• [Supplied data]
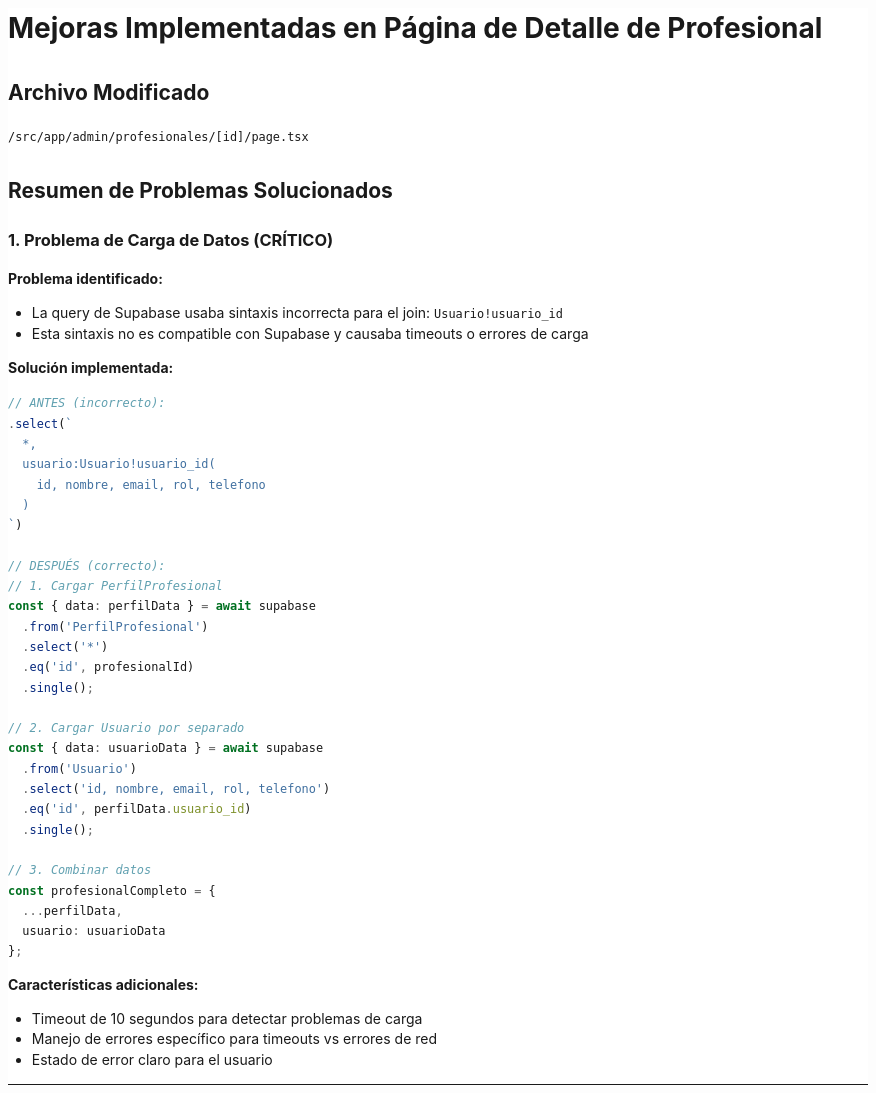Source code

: # Mejoras Implementadas en Página de Detalle de Profesional

## Archivo Modificado
`/src/app/admin/profesionales/[id]/page.tsx`

## Resumen de Problemas Solucionados

### 1. Problema de Carga de Datos (CRÍTICO)
**Problema identificado:**
- La query de Supabase usaba sintaxis incorrecta para el join: `Usuario!usuario_id`
- Esta sintaxis no es compatible con Supabase y causaba timeouts o errores de carga

**Solución implementada:**
```typescript
// ANTES (incorrecto):
.select(`
  *,
  usuario:Usuario!usuario_id(
    id, nombre, email, rol, telefono
  )
`)

// DESPUÉS (correcto):
// 1. Cargar PerfilProfesional
const { data: perfilData } = await supabase
  .from('PerfilProfesional')
  .select('*')
  .eq('id', profesionalId)
  .single();

// 2. Cargar Usuario por separado
const { data: usuarioData } = await supabase
  .from('Usuario')
  .select('id, nombre, email, rol, telefono')
  .eq('id', perfilData.usuario_id)
  .single();

// 3. Combinar datos
const profesionalCompleto = {
  ...perfilData,
  usuario: usuarioData
};
```

**Características adicionales:**
- Timeout de 10 segundos para detectar problemas de carga
- Manejo de errores específico para timeouts vs errores de red
- Estado de error claro para el usuario

---
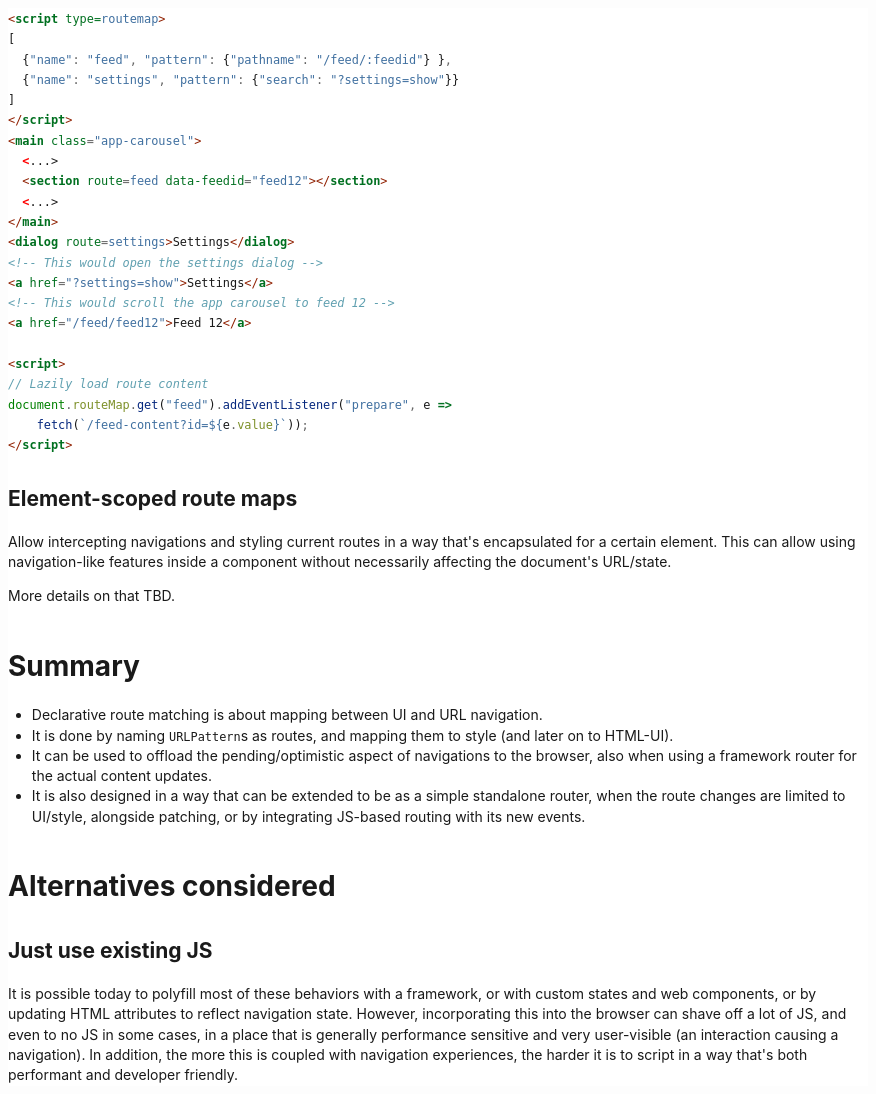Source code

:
 ```html
<script type=routemap>
[
  {"name": "feed", "pattern": {"pathname": "/feed/:feedid"} },
  {"name": "settings", "pattern": {"search": "?settings=show"}}
]
</script>
<main class="app-carousel">
  <...>
  <section route=feed data-feedid="feed12"></section>
  <...>
</main>
<dialog route=settings>Settings</dialog>
<!-- This would open the settings dialog -->
<a href="?settings=show">Settings</a>
<!-- This would scroll the app carousel to feed 12 -->
<a href="/feed/feed12">Feed 12</a>

<script>
// Lazily load route content
document.routeMap.get("feed").addEventListener("prepare", e =>
    fetch(`/feed-content?id=${e.value}`));
</script>
```

## Element-scoped route maps

Allow intercepting navigations and styling current routes in a way that's encapsulated for a certain element.
This can allow using navigation-like features inside a component without necessarily affecting the document's URL/state.

More details on that TBD.

# Summary
- Declarative route matching is about mapping between UI and URL navigation.
- It is done by naming `URLPattern`s as routes, and mapping them to style (and later on to HTML-UI).
- It can be used to offload the pending/optimistic aspect of navigations to the browser, also when using a framework router for the actual content updates.
- It is also designed in a way that can be extended to be as a simple standalone router, when the route changes are limited to UI/style, alongside patching, or by integrating JS-based routing with its new events.

# Alternatives considered

## Just use existing JS
It is possible today to polyfill most of these behaviors with a framework, or with custom states and web components, or by updating HTML attributes to reflect navigation state.
However, incorporating this into the browser can shave off a lot of JS, and even to no JS in some cases, in a place that is generally performance sensitive and very user-visible (an interaction causing a navigation).
In addition, the more this is coupled with navigation experiences, the harder it is to script in a way that's both performant and developer friendly.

• [Exercise aim] A single number is the answer here: how many lines of the material contain the string "content"?

• [Completed exercise] 3